La Siria è pronta a sostenere la riforma costituzionale nel Paese con libere elezioni sotto l’egida dell’Onu, lo ha detto anche il garante del Presidente russo Vladimir Putin, anche lui a Sochi insieme ai Presidenti di Turchia e Iran, in quella trilaterale sulla Siria. A loro ha riferito della conversazione avuta lunedì a Sochi con Bashar al Assad.Il Presidente iraniano Hassan Rohani ha detto che: “Senza il permesso del legittimo Governo non è giustificata la presenza di forze straniere in Siria”. A suo avviso la crisi in Siria “E’ stata creata artificialmente e ci sono potenze che dicono di sostenere la democrazia e i diritti umani ma perseguono nello sfruttamento del terrorismo. In nessun caso la creazione delle zone di de-escalation o qualunque altra iniziativa politica sulla soluzione della crisi siriana deve minare la sovranità, l’indipendenza, l’unità o l’integrità della Repubblica araba siriana”. Lo si legge in una dichiarazione congiunta dei presidenti di Russia, Turchia e Iran resa nota dopo il vertice a Sochi.

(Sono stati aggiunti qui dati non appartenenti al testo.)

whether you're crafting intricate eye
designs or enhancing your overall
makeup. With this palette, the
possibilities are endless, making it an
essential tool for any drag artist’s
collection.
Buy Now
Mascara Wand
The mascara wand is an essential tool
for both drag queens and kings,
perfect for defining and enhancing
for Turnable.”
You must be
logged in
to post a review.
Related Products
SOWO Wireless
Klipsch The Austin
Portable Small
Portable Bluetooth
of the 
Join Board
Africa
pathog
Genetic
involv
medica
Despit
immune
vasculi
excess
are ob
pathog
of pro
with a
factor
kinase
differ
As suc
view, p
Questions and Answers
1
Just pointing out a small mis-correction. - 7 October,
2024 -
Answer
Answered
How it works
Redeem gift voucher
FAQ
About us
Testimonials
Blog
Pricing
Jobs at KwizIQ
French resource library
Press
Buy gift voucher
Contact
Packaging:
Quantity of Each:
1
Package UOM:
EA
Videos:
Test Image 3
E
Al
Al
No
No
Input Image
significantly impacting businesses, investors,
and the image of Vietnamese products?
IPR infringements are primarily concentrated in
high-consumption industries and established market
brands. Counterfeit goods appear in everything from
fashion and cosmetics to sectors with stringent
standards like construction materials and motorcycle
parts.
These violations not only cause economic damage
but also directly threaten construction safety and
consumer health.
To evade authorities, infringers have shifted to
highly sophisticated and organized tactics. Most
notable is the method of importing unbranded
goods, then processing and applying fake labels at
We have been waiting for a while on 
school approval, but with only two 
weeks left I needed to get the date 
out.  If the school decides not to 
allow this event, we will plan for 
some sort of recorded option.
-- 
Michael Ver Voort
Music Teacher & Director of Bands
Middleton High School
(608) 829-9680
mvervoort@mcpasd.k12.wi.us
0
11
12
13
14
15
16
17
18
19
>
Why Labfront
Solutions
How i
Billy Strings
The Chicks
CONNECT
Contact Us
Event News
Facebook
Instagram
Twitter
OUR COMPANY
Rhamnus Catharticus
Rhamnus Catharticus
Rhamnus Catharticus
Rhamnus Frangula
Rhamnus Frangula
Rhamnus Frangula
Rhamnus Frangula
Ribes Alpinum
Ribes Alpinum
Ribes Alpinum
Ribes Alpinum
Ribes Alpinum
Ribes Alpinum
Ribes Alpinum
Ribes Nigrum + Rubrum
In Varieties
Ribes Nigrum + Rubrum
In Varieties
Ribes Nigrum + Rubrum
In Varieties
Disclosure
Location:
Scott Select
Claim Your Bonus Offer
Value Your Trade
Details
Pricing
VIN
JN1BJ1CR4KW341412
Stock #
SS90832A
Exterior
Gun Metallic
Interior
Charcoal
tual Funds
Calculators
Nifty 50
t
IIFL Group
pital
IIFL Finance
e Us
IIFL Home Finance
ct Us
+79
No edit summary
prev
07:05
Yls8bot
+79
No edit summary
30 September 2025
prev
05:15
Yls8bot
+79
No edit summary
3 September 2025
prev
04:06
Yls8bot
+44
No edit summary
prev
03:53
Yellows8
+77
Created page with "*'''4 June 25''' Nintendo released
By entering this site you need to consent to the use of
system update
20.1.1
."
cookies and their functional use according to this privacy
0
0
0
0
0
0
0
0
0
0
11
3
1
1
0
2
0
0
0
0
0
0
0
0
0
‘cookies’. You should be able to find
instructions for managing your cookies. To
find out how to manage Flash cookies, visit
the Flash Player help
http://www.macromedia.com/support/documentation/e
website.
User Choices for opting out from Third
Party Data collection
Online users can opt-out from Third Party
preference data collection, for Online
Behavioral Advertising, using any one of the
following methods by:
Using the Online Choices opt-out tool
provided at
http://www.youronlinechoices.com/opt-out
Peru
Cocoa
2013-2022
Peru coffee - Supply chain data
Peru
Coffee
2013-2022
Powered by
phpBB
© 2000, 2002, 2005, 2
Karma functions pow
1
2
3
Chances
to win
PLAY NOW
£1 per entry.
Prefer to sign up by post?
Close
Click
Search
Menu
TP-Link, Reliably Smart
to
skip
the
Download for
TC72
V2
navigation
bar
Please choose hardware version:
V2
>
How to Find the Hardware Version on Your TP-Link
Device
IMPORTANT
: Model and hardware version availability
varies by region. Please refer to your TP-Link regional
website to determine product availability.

Putin ha proposto infine ai leader di Turchia e Iran di discutere di un possibile programma complessivo di lungo termine per la ricostruzione della Siria dopo la guerra.

A Riyad  decisione storica dei 140 membri dell’opposizione siriana: hanno stabilito di partecipare ai prossimi negoziati delle Nazioni Unite, a Ginevra con una propria delegazione congiunta. Possiamo affermare che l’Arabia Saudita sta facendo passi positivi verso la pace. I punti chiave saranno le dimissioni di Bashar al-Assad, e nessun ruolo attivo per il Presidente nel periodo di transizione.

Il portavoce dell’opposizione Firas Al-Khaldi ha specificato:“I partecipanti sono d’accordo sull’importanza delle dimissioni del Presidente e della caduta del regime, mentre la Russia ha espresso qualche riserva”.

Secondo la nostra collega Bogdana Ivanova, il Presidente russo Vladimir Putin ha chiesto a Governo e opposizione siriani di elaborare un piano per la struttura del nuovo Stato che comprenda una nuova costituzione ed elezioni con la supervisione delle Nazioni Unite. Mentre in Siria proseguono i bombardamenti, il delegato dell’Onu, Staffan de Mistura è a Mosca (in queste ore) alla ricerca di una soluzione comune in vista dei negoziati di Ginevra, previsti il prossimo 28 novembre.